(Stored items from a collection)

===============

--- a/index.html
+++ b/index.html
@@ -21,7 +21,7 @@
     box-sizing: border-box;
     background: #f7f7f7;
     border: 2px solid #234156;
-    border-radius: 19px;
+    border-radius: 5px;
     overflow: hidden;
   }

===============

◆ PROBLEM TO WORK ON:
The entries shown above should be duplicated exactly.

◆ SOLVED PROBLEM:
--- a/index.html
+++ b/index.html
@@ -21,7 +21,7 @@
     box-sizing: border-box;
     background: #f7f7f7;
     border: 2px solid #234156;
-    border-radius: 19px;
+    border-radius: 5px;
     overflow: hidden;
   }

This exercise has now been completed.